Your answer needs to include each line of the records in which the string "performed" can be found.
----
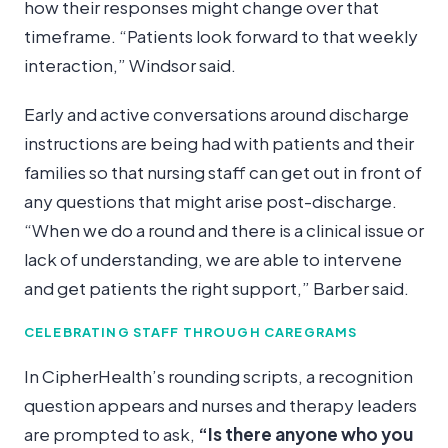
how their responses might change over that
timeframe. “Patients look forward to that weekly
interaction,” Windsor said.
Early and active conversations around discharge
instructions are being had with patients and their
families so that nursing staff can get out in front of
any questions that might arise post-discharge.
“When we do a round and there is a clinical issue or
lack of understanding, we are able to intervene
and get patients the right support,” Barber said.
CELEBRATING STAFF THROUGH CAREGRAMS
In CipherHealth’s rounding scripts, a recognition
question appears and nurses and therapy leaders
are prompted to ask,
“Is there anyone who you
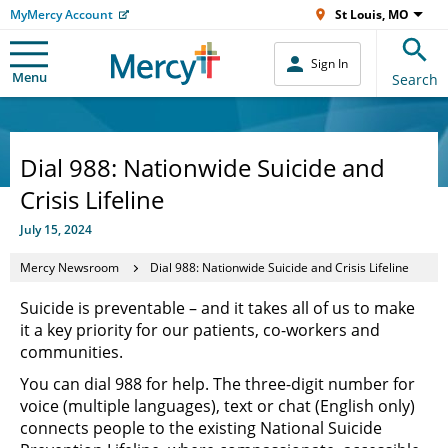
MyMercy Account
St Louis, MO
Sign In
Menu
Search
Dial 988: Nationwide Suicide and
Crisis Lifeline
July 15, 2024
Mercy Newsroom
Dial 988: Nationwide Suicide and Crisis Lifeline
Suicide is preventable – and it takes all of us to make
it a key priority for our patients, co-workers and
communities.
You can dial 988 for help. The three-digit number for
voice (multiple languages), text or chat (English only)
connects people to the existing National Suicide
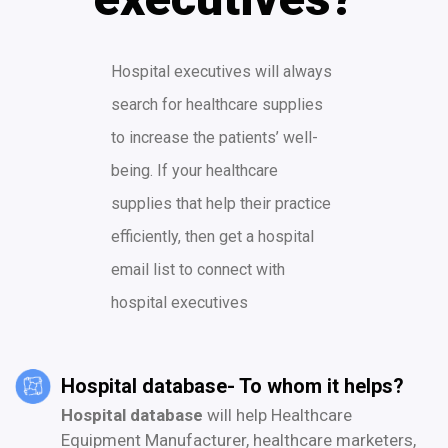
Hospital executives will always
search for healthcare supplies
to increase the patients’ well-
being. If your healthcare
supplies that help their practice
efficiently, then get a hospital
email list to connect with
hospital executives
Hospital database- To whom it helps?
Hospital database
will help Healthcare
Equipment Manufacturer, healthcare marketers,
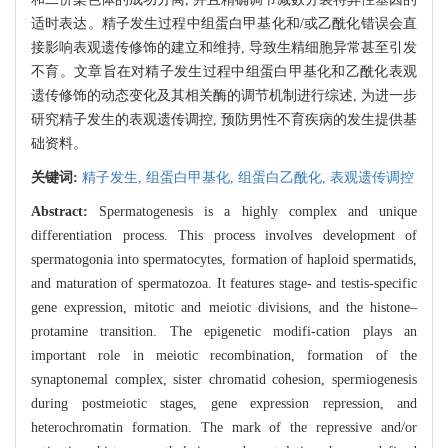
适时表达。精子发生过程中组蛋白甲基化和/或乙酰化错误会直
接影响表观遗传修饰的建立和维持, 导致生精细胞异常甚至引发
不育。文章旨在对精子发生过程中组蛋白甲基化和乙酰化表观
遗传修饰的动态变化及其相关酶的调节机制进行综述, 为进一步
研究精子发生的表观遗传调控, 预防男性不育疾病的发生提供基
础资料。
关键词:
精子发生,
组蛋白甲基化,
组蛋白乙酰化,
表观遗传调控
Abstract:
Spermatogenesis is a highly complex and unique
differentiation process. This process involves development of
spermatogonia into spermatocytes, formation of haploid spermatids,
and maturation of spermatozoa. It features stage- and testis-specific
gene expression, mitotic and meiotic divisions, and the histone–
protamine transition. The epigenetic modifi-cation plays an
important role in meiotic recombination, formation of the
synaptonemal complex, sister chromatid cohesion, spermiogenesis
during postmeiotic stages, gene expression repression, and
heterochromatin formation. The mark of the repressive and/or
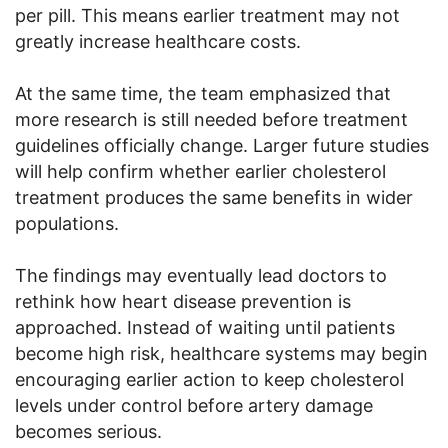
per pill. This means earlier treatment may not
greatly increase healthcare costs.
At the same time, the team emphasized that
more research is still needed before treatment
guidelines officially change. Larger future studies
will help confirm whether earlier cholesterol
treatment produces the same benefits in wider
populations.
The findings may eventually lead doctors to
rethink how heart disease prevention is
approached. Instead of waiting until patients
become high risk, healthcare systems may begin
encouraging earlier action to keep cholesterol
levels under control before artery damage
becomes serious.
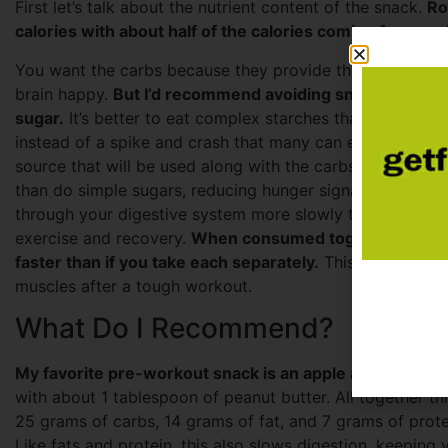
First let’s talk about the nutrient content of the snack.
Ro
calories with about half of the calories coming from car
You want the carbs because they provide the fuel during
brain happy.
But I’d recommend avoiding snacks that prov
sugar.
It’s better to eat complex starches that metaboliz
instead of a spike and crash that many can experience af
source that will be used along with the carbs during lower
than do simple sugars, reducing hunger signals before an
through your digestive system more slowly than do sugars
exercise and recovery.
When consumed together, protei
faster than if you take each separately.
This helps provi
muscles after a tough workout.
What Do I Recommend?
My favorite pre-workout snack is an apple and peanut 
with about 1 tablespoon of peanut butter. All together t
25 grams of carbs, 14 grams of fat, and 7 grams of protei
Like fats and protein, this also slows digestion, keeping 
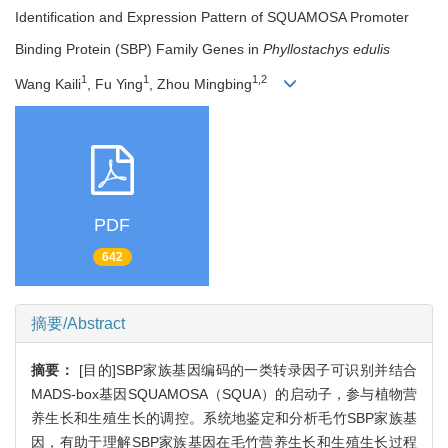
Identification and Expression Pattern of SQUAMOSA Promoter
Binding Protein (SBP) Family Genes in
Phyllostachys edulis
1
1
1,2
Wang Kaili
, Fu Ying
, Zhou Mingbing
PDF
642
摘要/Abstract
摘要：
[目的]SBP家族基因编码的一类转录因子可识别并结合
MADS-box基因SQUAMOSA（SQUA）的启动子，参与植物营
养生长和生殖生长的调控。系统地鉴定和分析毛竹SBP家族基
因，有助于理解SBP家族基因在毛竹营养生长和生殖生长过程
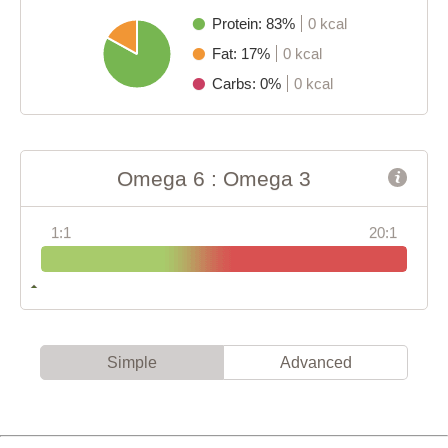
Protein: 83%
0 kcal
Fat: 17%
0 kcal
Carbs: 0%
0 kcal
Omega 6 : Omega 3
1:1
20:1
Simple
Advanced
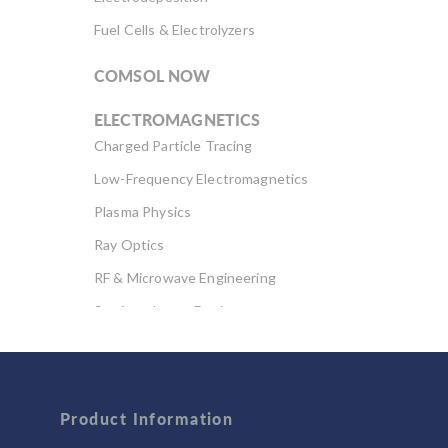
Fuel Cells & Electrolyzers
COMSOL NOW
ELECTROMAGNETICS
Charged Particle Tracing
Low-Frequency Electromagnetics
Plasma Physics
Ray Optics
RF & Microwave Engineering
Semiconductor Devices
Wave Optics
FLUID & HEAT
Product Information
Computational Fluid Dynamics (CFD)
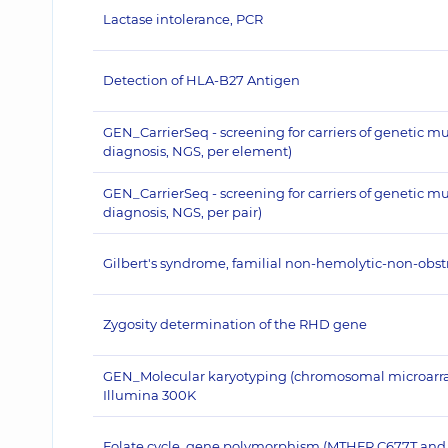
Lactase intolerance, PCR
Detection of HLA-B27 Antigen
GEN_CarrierSeq - screening for carriers of genetic m
diagnosis, NGS, per element)
GEN_CarrierSeq - screening for carriers of genetic m
diagnosis, NGS, per pair)
Gilbert's syndrome, familial non-hemolytic-non-obstru
Zygosity determination of the RHD gene
GEN_Molecular karyotyping (chromosomal microarray a
Illumina 300K
Folate cycle, gene polymorphism (MTHFR C677T and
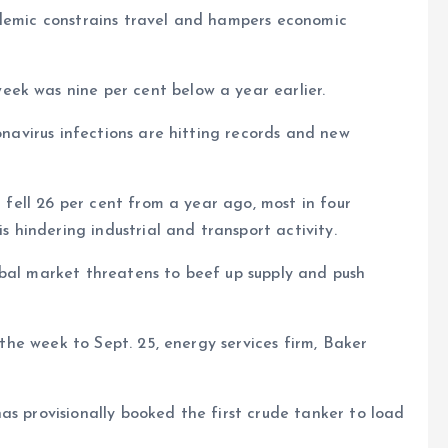
ndemic constrains travel and hampers economic
ek was nine per cent below a year earlier.
ronavirus infections are hitting records and new
t fell 26 per cent from a year ago, most in four
hindering industrial and transport activity.
obal market threatens to beef up supply and push
n the week to Sept. 25, energy services firm, Baker
as provisionally booked the first crude tanker to load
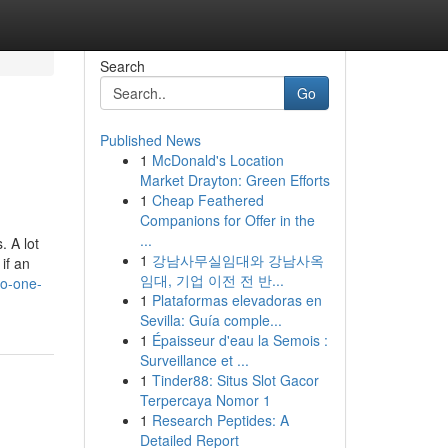
Search
Go
Published News
1
McDonald's Location
Market Drayton: Green Efforts
1
Cheap Feathered
Companions for Offer in the
...
. A lot
1
강남사무실임대와 강남사옥
if an
임대, 기업 이전 전 반...
no-one-
1
Plataformas elevadoras en
Sevilla: Guía comple...
1
Épaisseur d'eau la Semois :
Surveillance et ...
1
Tinder88: Situs Slot Gacor
Terpercaya Nomor 1
1
Research Peptides: A
Detailed Report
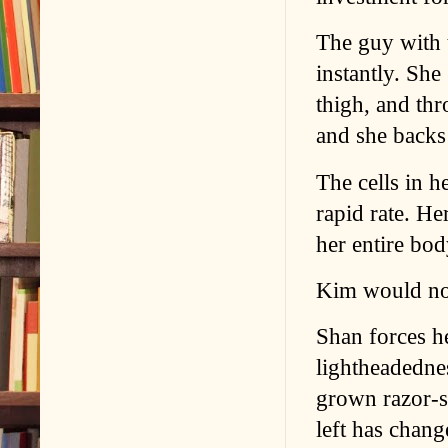
The guy with 
instantly. She
thigh, and thr
and she backs
The cells in h
rapid rate. He
her entire bo
Kim would not
Shan forces h
lightheadednes
grown razor-s
left has chang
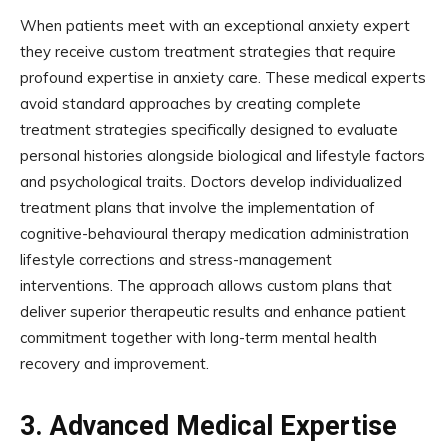
When patients meet with an exceptional anxiety expert
they receive custom treatment strategies that require
profound expertise in anxiety care. These medical experts
avoid standard approaches by creating complete
treatment strategies specifically designed to evaluate
personal histories alongside biological and lifestyle factors
and psychological traits. Doctors develop individualized
treatment plans that involve the implementation of
cognitive-behavioural therapy medication administration
lifestyle corrections and stress-management
interventions. The approach allows custom plans that
deliver superior therapeutic results and enhance patient
commitment together with long-term mental health
recovery and improvement.
3.
Advanced Medical Expertise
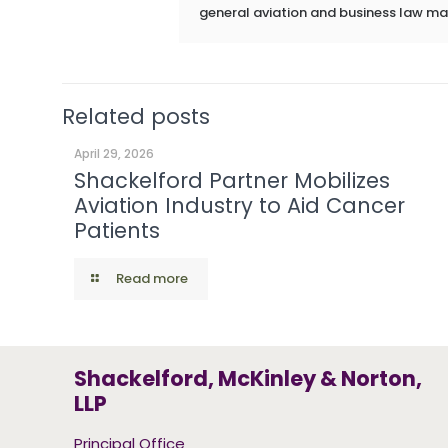
general aviation and business law ma
Related posts
April 29, 2026
Shackelford Partner Mobilizes
Aviation Industry to Aid Cancer
Patients
Read more
Shackelford, McKinley & Norton,
LLP
Principal Office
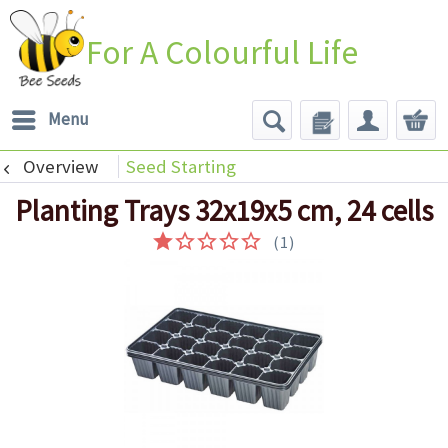
For A Colourful Life
Menu
Overview
Seed Starting
Planting Trays 32x19x5 cm, 24 cells
(
1
)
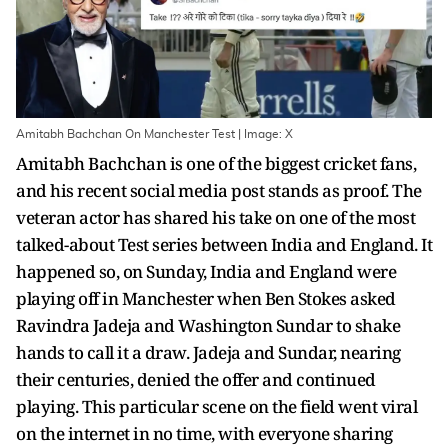
Amitabh Bachchan On Manchester Test | Image: X
Amitabh Bachchan is one of the biggest cricket fans,
and his recent social media post stands as proof. The
veteran actor has shared his take on one of the most
talked-about Test series between India and England. It
happened so, on Sunday, India and England were
playing off in Manchester when Ben Stokes asked
Ravindra Jadeja and Washington Sundar to shake
hands to call it a draw. Jadeja and Sundar, nearing
their centuries, denied the offer and continued
playing. This particular scene on the field went viral
on the internet in no time, with everyone sharing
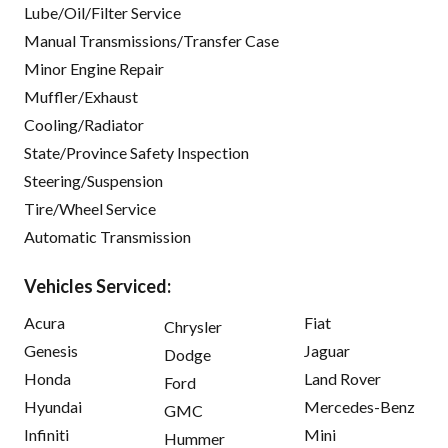
Lube/Oil/Filter Service
Manual Transmissions/Transfer Case
Minor Engine Repair
Muffler/Exhaust
Cooling/Radiator
State/Province Safety Inspection
Steering/Suspension
Tire/Wheel Service
Automatic Transmission
Vehicles Serviced:
Acura
Fiat
Chrysler
Genesis
Jaguar
Dodge
Honda
Land Rover
Ford
Hyundai
Mercedes-Benz
GMC
Infiniti
Mini
Hummer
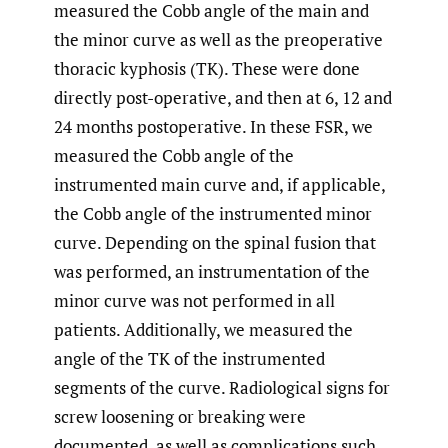
measured the Cobb angle of the main and
the minor curve as well as the preoperative
thoracic kyphosis (TK). These were done
directly post-operative, and then at 6, 12 and
24 months postoperative. In these FSR, we
measured the Cobb angle of the
instrumented main curve and, if applicable,
the Cobb angle of the instrumented minor
curve. Depending on the spinal fusion that
was performed, an instrumentation of the
minor curve was not performed in all
patients. Additionally, we measured the
angle of the TK of the instrumented
segments of the curve. Radiological signs for
screw loosening or breaking were
documented, as well as complications such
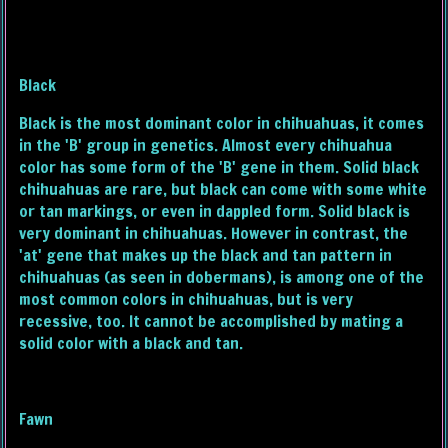
Black
Black is the most dominant color in chihuahuas, it comes
in the 'B' group in genetics. Almost every chihuahua
color has some form of the 'B' gene in them. Solid black
chihuahuas are rare, but black can come with some white
or tan markings, or even in dappled form. Solid black is
very dominant in chihuahuas. However in contrast, the
'at' gene that makes up the black and tan pattern in
chihuahuas (as seen in dobermans), is among one of the
most common colors in chihuahuas, but is very
recessive, too. It cannot be accomplished by mating a
solid color with a black and tan.
Fawn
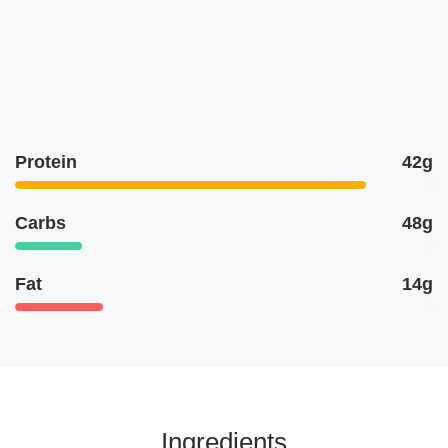
Protein
42g
Carbs
48g
Fat
14g
Ingredients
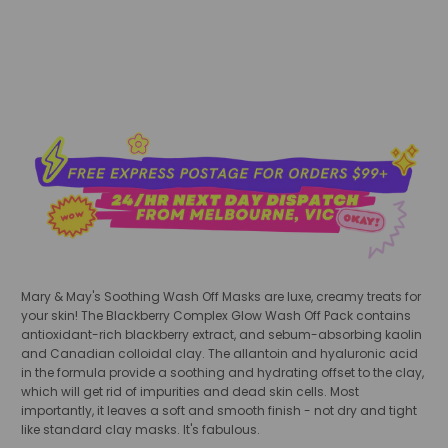
add to cart
Mary & May's Soothing Wash Off Masks are luxe, creamy treats for
your skin! The Blackberry Complex Glow Wash Off Pack contains
antioxidant-rich blackberry extract, and sebum-absorbing kaolin
and Canadian colloidal clay. The allantoin and hyaluronic acid
in the formula provide a soothing and hydrating offset to the clay,
which will get rid of impurities and dead skin cells. Most
importantly, it leaves a soft and smooth finish - not dry and tight
like standard clay masks. It's fabulous.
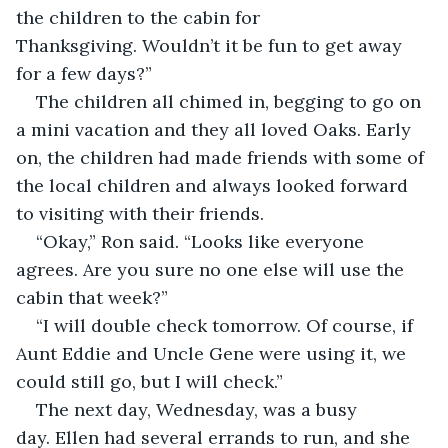
the children to the cabin for 
Thanksgiving. Wouldn’t it be fun to get away 
for a few days?”
The children all chimed in, begging to go on 
a mini vacation and they all loved Oaks. Early 
on, the children had made friends with some of 
the local children and always looked forward 
to visiting with their friends.
“Okay,” Ron said. “Looks like everyone 
agrees. Are you sure no one else will use the 
cabin that week?”
“I will double check tomorrow. Of course, if 
Aunt Eddie and Uncle Gene were using it, we 
could still go, but I will check.”
The next day, Wednesday, was a busy 
day. Ellen had several errands to run, and she 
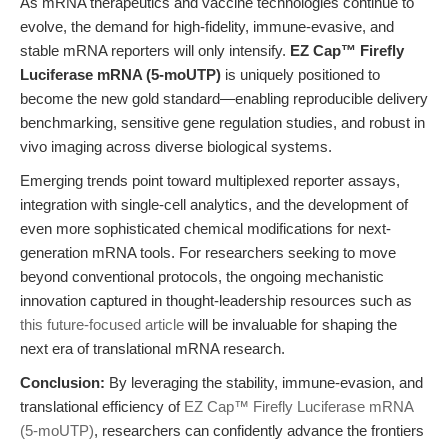
As mRNA therapeutics and vaccine technologies continue to
evolve, the demand for high-fidelity, immune-evasive, and
stable mRNA reporters will only intensify.
EZ Cap™ Firefly
Luciferase mRNA (5-moUTP)
is uniquely positioned to
become the new gold standard—enabling reproducible delivery
benchmarking, sensitive gene regulation studies, and robust in
vivo imaging across diverse biological systems.
Emerging trends point toward multiplexed reporter assays,
integration with single-cell analytics, and the development of
even more sophisticated chemical modifications for next-
generation mRNA tools. For researchers seeking to move
beyond conventional protocols, the ongoing mechanistic
innovation captured in thought-leadership resources such as
this future-focused article
will be invaluable for shaping the
next era of translational mRNA research.
Conclusion:
By leveraging the stability, immune-evasion, and
translational efficiency of
EZ Cap™ Firefly Luciferase mRNA
(5-moUTP)
, researchers can confidently advance the frontiers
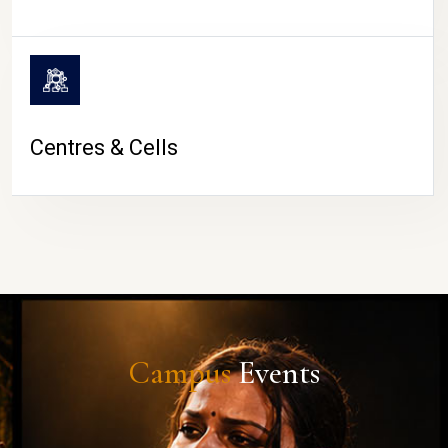
Centres & Cells
Campus
Events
----
**Task result**
was performed, an instrumentation of the
minor curve was not performed in all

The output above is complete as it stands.